Background: Gershkovich is the first American journalist to be arrested in Russia for espionage since the end of the Cold War. The last time, Nick Daniloff was detained on a similar charge in 1986. He spent several weeks in isolation until the US ex-President Reagan's administration negotiated his release.

Daniloff said that his arrest followed the detention of a Soviet citizen in New York. Both he and the Soviet citizen, he said, were released through negotiations.

The Kremlin did not answer whether Gershkovich's arrest was a "response" to the arrest last week in the United States of Sergei Cherkasov, who is accused of espionage.

Background: The detention of the Wall Street Journal journalist was reported on the morning of 30 March.
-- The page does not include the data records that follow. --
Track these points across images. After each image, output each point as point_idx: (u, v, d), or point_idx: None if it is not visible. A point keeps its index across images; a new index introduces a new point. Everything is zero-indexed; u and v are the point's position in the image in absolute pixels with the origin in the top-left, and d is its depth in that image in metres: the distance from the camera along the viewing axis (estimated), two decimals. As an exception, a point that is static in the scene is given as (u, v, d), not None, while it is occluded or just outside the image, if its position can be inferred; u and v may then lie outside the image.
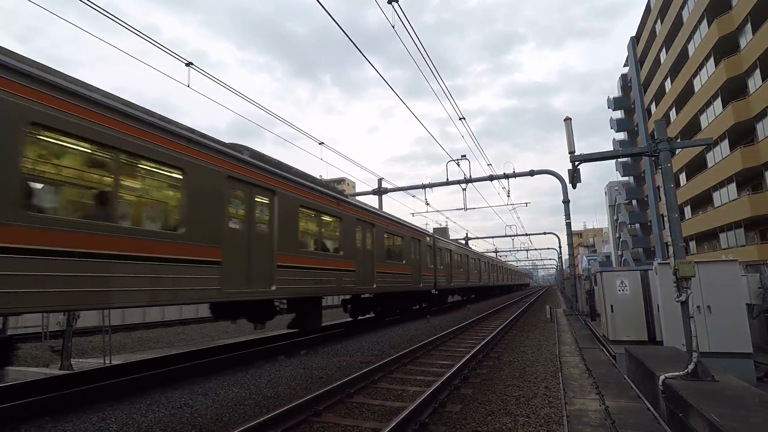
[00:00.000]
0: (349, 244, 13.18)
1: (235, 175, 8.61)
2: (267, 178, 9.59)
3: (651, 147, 7.45)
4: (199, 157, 7.76)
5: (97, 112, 6.13)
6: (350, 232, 13.31)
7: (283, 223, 9.99)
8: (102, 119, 6.19)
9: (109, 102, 6.32)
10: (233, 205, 8.62)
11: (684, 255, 6.77)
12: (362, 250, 14.02)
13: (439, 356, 10.54)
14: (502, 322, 17.29)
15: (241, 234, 8.75)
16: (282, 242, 9.91)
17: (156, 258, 6.80)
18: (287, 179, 10.35)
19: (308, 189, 11.27)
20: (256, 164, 9.28)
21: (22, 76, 5.39)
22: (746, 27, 27.22)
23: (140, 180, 6.97)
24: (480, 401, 6.53)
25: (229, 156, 8.48)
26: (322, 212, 11.99)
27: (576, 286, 24.57)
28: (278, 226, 9.82)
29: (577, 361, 9.37)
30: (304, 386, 7.58)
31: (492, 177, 23.81)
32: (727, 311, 9.26)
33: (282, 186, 10.09)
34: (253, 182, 9.13)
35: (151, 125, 6.92)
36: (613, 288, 12.01)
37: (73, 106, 5.85)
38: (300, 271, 10.59)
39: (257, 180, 9.24)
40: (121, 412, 5.94)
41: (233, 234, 8.50)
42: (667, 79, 39.95)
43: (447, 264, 24.33)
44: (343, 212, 13.04)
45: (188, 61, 9.35)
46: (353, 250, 13.38)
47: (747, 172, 27.46)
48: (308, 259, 11.02)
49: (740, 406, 4.98)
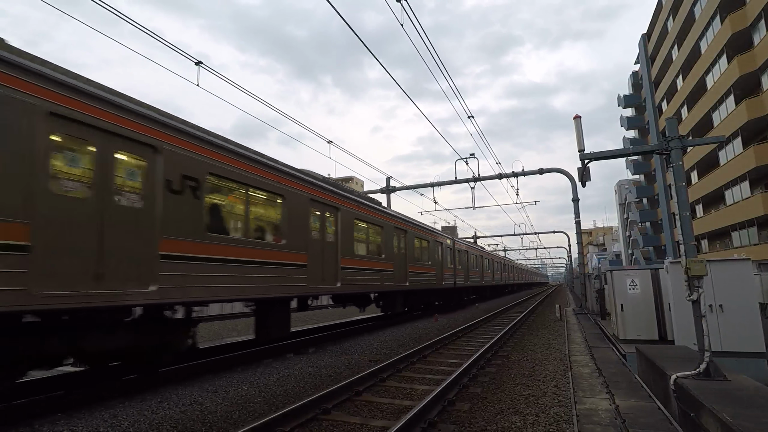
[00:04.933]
0: (389, 248, 15.34)
1: (315, 198, 10.92)
2: (334, 197, 11.89)
3: (662, 145, 7.37)
4: (293, 186, 10.00)
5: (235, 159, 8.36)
6: (389, 238, 15.46)
7: (343, 232, 12.23)
8: (238, 164, 8.39)
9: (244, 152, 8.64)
10: (312, 220, 10.82)
11: (695, 254, 6.70)
12: (398, 254, 16.14)
13: (447, 355, 10.52)
14: (510, 321, 17.22)
15: (319, 243, 11.02)
16: (343, 248, 12.14)
17: (273, 263, 9.13)
18: (346, 198, 12.70)
19: (360, 204, 13.55)
20: (327, 188, 11.60)
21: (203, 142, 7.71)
22: (760, 23, 26.83)
23: (261, 206, 9.25)
24: (489, 400, 6.51)
25: (309, 183, 10.71)
26: (369, 222, 14.18)
27: (586, 285, 24.41)
28: (341, 236, 12.06)
29: (586, 360, 9.31)
30: (312, 384, 7.61)
31: (501, 175, 23.71)
32: (739, 310, 9.16)
33: (343, 203, 12.42)
34: (326, 202, 11.41)
35: (265, 165, 9.12)
36: (624, 287, 11.92)
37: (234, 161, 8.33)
38: (355, 272, 12.87)
39: (328, 200, 11.52)
40: (132, 409, 6.00)
41: (313, 243, 10.74)
42: (678, 76, 39.52)
43: (464, 264, 26.19)
44: (384, 221, 15.25)
45: (197, 60, 9.41)
46: (392, 253, 15.51)
47: (760, 170, 27.09)
48: (361, 261, 13.36)
49: (753, 406, 4.92)
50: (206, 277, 7.43)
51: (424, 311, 21.06)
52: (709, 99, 33.22)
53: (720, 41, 30.45)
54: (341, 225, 12.07)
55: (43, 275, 5.25)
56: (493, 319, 19.00)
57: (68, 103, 5.69)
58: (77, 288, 5.58)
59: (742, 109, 28.02)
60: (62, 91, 5.63)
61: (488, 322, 17.98)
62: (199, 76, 9.78)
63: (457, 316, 20.33)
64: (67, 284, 5.48)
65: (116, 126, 6.23)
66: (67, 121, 5.68)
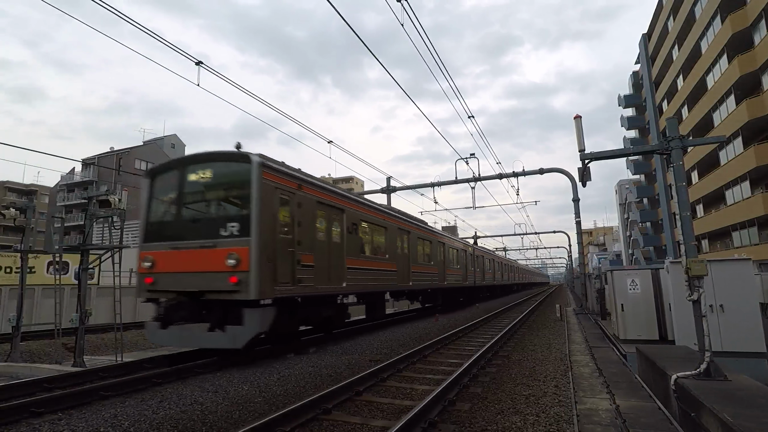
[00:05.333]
0: (434, 257, 20.55)
1: (400, 227, 16.34)
2: (409, 226, 17.40)
3: (663, 145, 7.37)
4: (390, 220, 15.51)
5: (378, 212, 14.70)
6: (434, 250, 20.63)
7: (411, 248, 17.32)
8: (369, 212, 13.86)
9: (375, 205, 14.88)
10: (398, 241, 16.12)
11: (696, 253, 6.69)
12: (438, 261, 21.13)
13: (447, 355, 10.52)
14: (511, 321, 17.21)
15: (402, 256, 16.23)
16: (412, 259, 17.39)
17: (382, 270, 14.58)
18: (415, 224, 18.47)
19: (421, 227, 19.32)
20: (405, 219, 17.19)
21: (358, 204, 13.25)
22: (760, 23, 26.80)
23: (377, 235, 14.58)
24: (489, 400, 6.51)
25: (397, 217, 16.41)
26: (424, 240, 19.26)
27: (586, 285, 24.40)
28: (410, 251, 17.19)
29: (587, 360, 9.30)
30: (313, 384, 7.61)
31: (501, 175, 23.70)
32: (740, 310, 9.15)
33: (413, 229, 18.01)
34: (403, 229, 16.72)
35: (378, 210, 14.77)
36: (624, 287, 11.91)
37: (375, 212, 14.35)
38: (419, 275, 17.97)
39: (404, 227, 16.81)
40: (133, 408, 6.00)
41: (399, 257, 15.97)
42: (679, 76, 39.48)
43: (480, 267, 30.87)
44: (433, 238, 20.58)
45: (198, 60, 9.42)
46: (435, 260, 20.71)
47: (760, 170, 27.07)
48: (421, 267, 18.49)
49: (753, 406, 4.92)
50: (362, 278, 12.85)
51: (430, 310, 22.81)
52: (709, 99, 33.20)
53: (720, 41, 30.42)
54: (410, 243, 17.37)
55: (317, 279, 10.31)
56: (493, 319, 18.99)
57: (321, 195, 10.99)
58: (326, 284, 10.78)
59: (743, 109, 27.99)
60: (320, 191, 10.97)
61: (488, 322, 17.98)
62: (199, 76, 9.78)
63: (458, 316, 20.32)
64: (323, 282, 10.62)
65: (334, 203, 11.61)
66: (321, 204, 10.92)
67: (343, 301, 12.48)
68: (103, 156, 56.08)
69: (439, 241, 21.28)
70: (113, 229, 10.68)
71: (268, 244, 8.56)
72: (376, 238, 14.46)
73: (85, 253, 10.30)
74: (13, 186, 71.81)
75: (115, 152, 55.81)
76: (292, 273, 9.26)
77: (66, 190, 55.90)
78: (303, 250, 9.77)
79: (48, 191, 65.91)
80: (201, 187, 9.25)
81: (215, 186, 9.18)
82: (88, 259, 10.40)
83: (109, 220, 10.74)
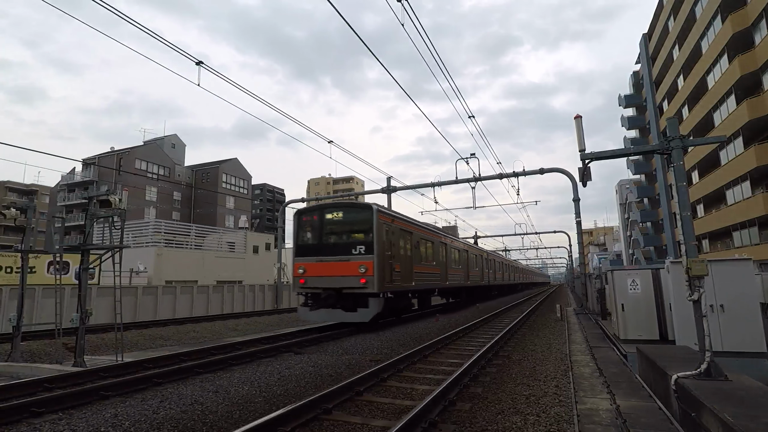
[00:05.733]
0: (461, 260, 24.91)
1: (442, 241, 20.97)
2: (444, 238, 21.67)
3: (663, 144, 7.36)
4: (435, 236, 19.96)
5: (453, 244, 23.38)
6: (461, 255, 24.94)
7: (447, 256, 21.69)
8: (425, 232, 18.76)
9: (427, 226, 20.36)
10: (440, 251, 20.49)
11: (696, 253, 6.69)
12: (466, 264, 25.91)
13: (448, 354, 10.52)
14: (511, 321, 17.21)
15: (441, 263, 20.53)
16: (448, 265, 21.67)
17: (433, 273, 19.06)
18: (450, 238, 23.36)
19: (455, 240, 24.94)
20: (442, 234, 21.91)
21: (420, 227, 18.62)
22: (761, 23, 26.77)
23: (430, 247, 18.97)
24: (490, 400, 6.51)
25: (441, 233, 21.49)
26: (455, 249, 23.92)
27: (587, 285, 24.39)
28: (446, 258, 21.49)
29: (587, 360, 9.30)
30: (313, 384, 7.61)
31: (502, 175, 23.70)
32: (740, 310, 9.14)
33: (449, 242, 22.48)
34: (443, 243, 21.15)
35: (430, 229, 19.76)
36: (625, 287, 11.90)
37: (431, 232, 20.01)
38: (452, 276, 22.41)
39: (442, 240, 20.98)
40: (133, 408, 6.00)
41: (441, 263, 20.38)
42: (679, 76, 39.44)
43: (493, 268, 35.97)
44: (461, 246, 25.74)
45: (198, 60, 9.42)
46: (464, 263, 25.30)
47: (761, 169, 27.04)
48: (454, 270, 22.95)
49: (754, 406, 4.92)
50: (421, 279, 17.24)
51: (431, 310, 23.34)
52: (710, 99, 33.16)
53: (721, 41, 30.39)
54: (447, 252, 21.62)
55: (402, 280, 15.07)
56: (493, 319, 18.99)
57: (402, 224, 15.67)
58: (406, 284, 15.58)
59: (743, 108, 27.96)
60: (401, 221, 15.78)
61: (489, 322, 17.97)
62: (200, 76, 9.79)
63: (458, 316, 20.32)
64: (404, 282, 15.35)
65: (407, 228, 16.23)
66: (402, 230, 15.56)
67: (410, 295, 17.50)
68: (104, 156, 56.13)
69: (464, 249, 26.44)
70: (114, 229, 10.67)
71: (382, 259, 13.69)
72: (428, 250, 18.94)
73: (86, 253, 10.29)
74: (13, 186, 71.87)
75: (115, 152, 55.85)
76: (391, 277, 14.31)
77: (66, 190, 55.92)
78: (395, 261, 14.73)
79: (48, 191, 65.94)
80: (336, 223, 14.56)
81: (347, 223, 14.45)
82: (89, 259, 10.39)
83: (110, 220, 10.73)
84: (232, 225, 58.87)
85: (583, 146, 8.33)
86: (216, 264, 32.38)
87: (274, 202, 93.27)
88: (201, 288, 24.45)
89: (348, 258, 13.65)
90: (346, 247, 13.91)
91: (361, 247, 13.63)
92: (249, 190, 70.08)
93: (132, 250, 27.52)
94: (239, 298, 26.48)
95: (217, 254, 33.40)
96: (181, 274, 28.65)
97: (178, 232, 34.51)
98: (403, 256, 15.67)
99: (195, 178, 63.76)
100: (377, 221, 13.79)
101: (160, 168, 57.76)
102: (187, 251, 31.66)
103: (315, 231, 14.69)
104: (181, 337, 15.24)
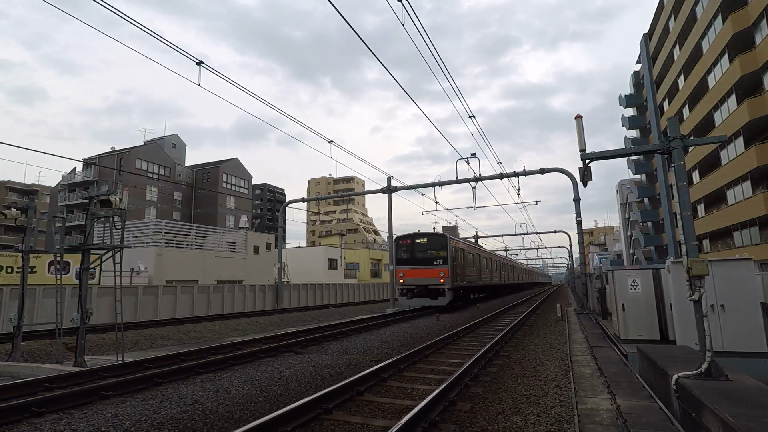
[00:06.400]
0: (490, 265, 32.78)
1: (479, 253, 29.91)
2: (479, 251, 30.30)
3: (664, 144, 7.35)
4: (477, 251, 29.77)
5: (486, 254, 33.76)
6: (489, 262, 32.62)
7: (481, 263, 29.56)
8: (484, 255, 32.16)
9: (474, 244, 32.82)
10: (483, 258, 30.55)
11: (697, 253, 6.68)
12: (491, 267, 33.48)
13: (448, 354, 10.52)
14: (511, 320, 17.21)
15: (482, 267, 30.07)
16: (480, 269, 29.37)
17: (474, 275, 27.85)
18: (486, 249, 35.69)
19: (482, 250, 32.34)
20: (479, 248, 32.23)
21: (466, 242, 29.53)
22: (762, 23, 26.74)
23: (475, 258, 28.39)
24: (490, 400, 6.51)
25: (480, 247, 34.15)
26: (485, 257, 31.36)
27: (587, 285, 24.37)
28: (480, 264, 29.14)
29: (588, 359, 9.30)
30: (314, 384, 7.61)
31: (502, 175, 23.69)
32: (741, 310, 9.13)
33: (484, 253, 32.06)
34: (480, 254, 30.35)
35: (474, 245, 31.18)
36: (625, 287, 11.89)
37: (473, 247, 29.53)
38: (488, 277, 31.66)
39: (478, 252, 29.82)
40: (134, 408, 6.01)
41: (482, 266, 30.09)
42: (680, 76, 39.39)
43: (505, 269, 42.90)
44: (489, 256, 34.26)
45: (199, 60, 9.42)
46: (492, 267, 33.65)
47: (762, 169, 27.02)
48: (484, 272, 30.36)
49: (755, 406, 4.91)
50: (469, 279, 25.77)
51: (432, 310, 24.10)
52: (710, 99, 33.12)
53: (722, 41, 30.36)
54: (484, 260, 30.05)
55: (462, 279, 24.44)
56: (494, 319, 18.98)
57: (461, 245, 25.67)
58: (464, 282, 24.77)
59: (744, 108, 27.93)
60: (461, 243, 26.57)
61: (489, 321, 17.97)
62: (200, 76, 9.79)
63: (459, 315, 20.32)
64: (463, 281, 24.37)
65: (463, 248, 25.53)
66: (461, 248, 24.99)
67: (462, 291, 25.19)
68: (104, 156, 56.14)
69: (492, 257, 36.32)
70: (114, 229, 10.67)
71: (453, 267, 21.80)
72: (475, 260, 28.22)
73: (86, 253, 10.29)
74: (14, 186, 71.89)
75: (116, 152, 55.86)
76: (456, 278, 22.39)
77: (67, 190, 55.93)
78: (458, 266, 23.01)
79: (49, 191, 65.94)
80: (423, 245, 22.86)
81: (429, 246, 22.67)
82: (89, 259, 10.39)
83: (110, 220, 10.73)
84: (232, 225, 58.85)
85: (584, 146, 8.32)
86: (216, 264, 32.37)
87: (275, 202, 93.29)
88: (201, 288, 24.45)
89: (432, 266, 21.96)
90: (430, 260, 22.18)
91: (439, 260, 21.91)
92: (249, 190, 70.09)
93: (132, 250, 27.51)
94: (240, 298, 26.49)
95: (217, 254, 33.39)
96: (181, 274, 28.65)
97: (179, 232, 34.49)
98: (461, 265, 23.97)
99: (195, 178, 63.77)
100: (449, 244, 22.12)
101: (161, 168, 57.78)
102: (188, 251, 31.65)
103: (409, 250, 23.08)
104: (181, 337, 15.25)
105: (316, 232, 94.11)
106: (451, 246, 22.22)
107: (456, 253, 22.88)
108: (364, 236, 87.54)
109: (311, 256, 48.62)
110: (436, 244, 22.50)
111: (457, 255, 23.02)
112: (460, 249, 24.35)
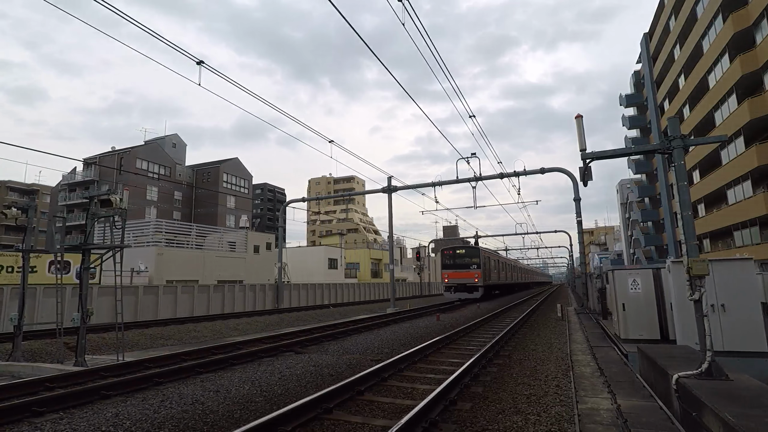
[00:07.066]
0: (509, 269, 44.63)
1: (499, 259, 40.46)
2: (499, 258, 40.22)
3: (664, 144, 7.35)
4: (497, 258, 39.56)
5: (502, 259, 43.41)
6: (509, 266, 44.21)
7: (499, 266, 38.29)
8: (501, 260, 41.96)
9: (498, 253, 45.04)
10: (503, 263, 42.16)
11: (697, 253, 6.68)
12: (509, 270, 44.39)
13: (449, 354, 10.52)
14: (512, 320, 17.21)
15: (502, 269, 40.60)
16: (501, 271, 39.86)
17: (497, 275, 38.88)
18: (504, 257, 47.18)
19: (500, 257, 42.02)
20: (499, 255, 43.23)
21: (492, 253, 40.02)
22: (762, 22, 26.73)
23: (504, 267, 42.27)
24: (490, 399, 6.51)
25: (499, 255, 44.01)
26: (503, 262, 41.82)
27: (587, 285, 24.37)
28: (500, 267, 38.66)
29: (588, 359, 9.30)
30: (314, 384, 7.61)
31: (502, 175, 23.69)
32: (741, 310, 9.13)
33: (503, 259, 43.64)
34: (506, 262, 44.69)
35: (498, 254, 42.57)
36: (626, 286, 11.88)
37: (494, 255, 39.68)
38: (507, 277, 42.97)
39: (501, 259, 41.59)
40: (134, 408, 6.01)
41: (503, 269, 40.92)
42: (680, 75, 39.38)
43: (516, 271, 50.22)
44: (507, 261, 45.65)
45: (199, 60, 9.42)
46: (509, 270, 44.05)
47: (762, 169, 27.01)
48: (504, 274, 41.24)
49: (755, 406, 4.91)
50: (495, 279, 35.93)
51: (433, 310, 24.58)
52: (711, 98, 33.11)
53: (722, 40, 30.35)
54: (500, 264, 38.41)
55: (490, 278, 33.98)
56: (494, 319, 18.99)
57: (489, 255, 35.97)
58: (491, 281, 34.03)
59: (744, 108, 27.92)
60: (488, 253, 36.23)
61: (489, 321, 17.97)
62: (200, 75, 9.79)
63: (459, 315, 20.32)
64: (490, 280, 33.74)
65: (489, 256, 35.31)
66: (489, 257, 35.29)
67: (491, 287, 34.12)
68: (105, 155, 56.17)
69: (507, 262, 44.81)
70: (114, 229, 10.67)
71: (484, 270, 31.00)
72: (496, 265, 35.79)
73: (87, 253, 10.30)
74: (14, 185, 71.89)
75: (116, 152, 55.87)
76: (486, 278, 31.25)
77: (67, 189, 55.96)
78: (486, 269, 31.78)
79: (49, 191, 65.95)
80: (461, 254, 31.99)
81: (467, 255, 31.81)
82: (90, 258, 10.39)
83: (111, 219, 10.73)
84: (232, 224, 58.87)
85: (584, 146, 8.32)
86: (217, 263, 32.38)
87: (275, 201, 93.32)
88: (202, 287, 24.45)
89: (468, 270, 30.66)
90: (467, 266, 30.85)
91: (474, 265, 30.56)
92: (249, 190, 70.10)
93: (133, 249, 27.51)
94: (240, 298, 26.49)
95: (217, 254, 33.39)
96: (181, 274, 28.66)
97: (179, 232, 34.50)
98: (488, 269, 32.27)
99: (196, 177, 63.79)
100: (481, 254, 31.18)
101: (161, 167, 57.80)
102: (188, 251, 31.66)
103: (451, 258, 31.85)
104: (181, 337, 15.25)
105: (317, 231, 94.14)
106: (482, 255, 31.49)
107: (485, 261, 31.81)
108: (365, 236, 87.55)
109: (311, 256, 48.67)
110: (472, 253, 31.58)
111: (485, 262, 31.91)
112: (487, 257, 33.44)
The FSB believes that the journalist "was collecting intelligence constituting a state secret about the activities of one of the facilities of the Russian military-industrial complex on behalf of the US side".

The media outlet rejected Russia's accusations of espionage and demanded the journalist's release.

Dmitry Peskov, Press Secretary of the President of the Russian Federation, claims that Gershkovich was caught "red-handed". As Maria Zakharova, Russia’s Foreign Ministry spokeswoman, claimed, Gershkovich was engaged in work in Yekaterinburg that "has nothing to do with journalism".